The records that follow must be transcribed exactly, each one in full.

Records contained in a dataset:
····················
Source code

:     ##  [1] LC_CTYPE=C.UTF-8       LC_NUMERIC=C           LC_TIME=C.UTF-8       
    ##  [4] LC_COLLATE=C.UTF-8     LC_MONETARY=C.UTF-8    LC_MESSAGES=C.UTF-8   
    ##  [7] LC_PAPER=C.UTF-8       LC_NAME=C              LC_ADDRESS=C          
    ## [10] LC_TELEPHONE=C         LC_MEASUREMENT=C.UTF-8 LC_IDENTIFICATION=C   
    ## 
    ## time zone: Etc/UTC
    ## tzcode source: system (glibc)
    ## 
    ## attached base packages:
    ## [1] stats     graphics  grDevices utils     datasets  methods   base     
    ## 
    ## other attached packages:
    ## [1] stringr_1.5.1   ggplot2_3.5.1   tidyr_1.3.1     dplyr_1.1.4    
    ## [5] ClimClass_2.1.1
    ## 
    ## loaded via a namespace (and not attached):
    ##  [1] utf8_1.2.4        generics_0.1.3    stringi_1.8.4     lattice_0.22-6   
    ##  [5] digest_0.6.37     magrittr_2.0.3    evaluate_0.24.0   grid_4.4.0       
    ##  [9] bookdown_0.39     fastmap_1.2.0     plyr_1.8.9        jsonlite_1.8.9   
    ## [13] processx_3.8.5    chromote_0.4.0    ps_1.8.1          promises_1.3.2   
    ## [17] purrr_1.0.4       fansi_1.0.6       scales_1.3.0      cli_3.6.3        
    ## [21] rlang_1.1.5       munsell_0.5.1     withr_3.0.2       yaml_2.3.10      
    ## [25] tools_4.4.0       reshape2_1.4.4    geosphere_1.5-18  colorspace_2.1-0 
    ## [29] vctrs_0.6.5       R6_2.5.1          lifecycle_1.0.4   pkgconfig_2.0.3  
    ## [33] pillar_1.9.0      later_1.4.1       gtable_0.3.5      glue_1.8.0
····················
TASK RESULT:
Source code

:     ##  [1] LC_CTYPE=C.UTF-8       LC_NUMERIC=C           LC_TIME=C.UTF-8       
    ##  [4] LC_COLLATE=C.UTF-8     LC_MONETARY=C.UTF-8    LC_MESSAGES=C.UTF-8   
    ##  [7] LC_PAPER=C.UTF-8       LC_NAME=C              LC_ADDRESS=C          
    ## [10] LC_TELEPHONE=C         LC_MEASUREMENT=C.UTF-8 LC_IDENTIFICATION=C   
    ## 
    ## time zone: Etc/UTC
    ## tzcode source: system (glibc)
    ## 
    ## attached base packages:
    ## [1] stats     graphics  grDevices utils     datasets  methods   base     
    ## 
    ## other attached packages:
    ## [1] stringr_1.5.1   ggplot2_3.5.1   tidyr_1.3.1     dplyr_1.1.4    
    ## [5] ClimClass_2.1.1
    ## 
    ## loaded via a namespace (and not attached):
    ##  [1] utf8_1.2.4        generics_0.1.3    stringi_1.8.4     lattice_0.22-6   
    ##  [5] digest_0.6.37     magrittr_2.0.3    evaluate_0.24.0   grid_4.4.0       
    ##  [9] bookdown_0.39     fastmap_1.2.0     plyr_1.8.9        jsonlite_1.8.9   
    ## [13] processx_3.8.5    chromote_0.4.0    ps_1.8.1          promises_1.3.2   
    ## [17] purrr_1.0.4       fansi_1.0.6       scales_1.3.0      cli_3.6.3        
    ## [21] rlang_1.1.5       munsell_0.5.1     withr_3.0.2       yaml_2.3.10      
    ## [25] tools_4.4.0       reshape2_1.4.4    geosphere_1.5-18  colorspace_2.1-0 
    ## [29] vctrs_0.6.5       R6_2.5.1          lifecycle_1.0.4   pkgconfig_2.0.3  
    ## [33] pillar_1.9.0      later_1.4.1       gtable_0.3.5      glue_1.8.0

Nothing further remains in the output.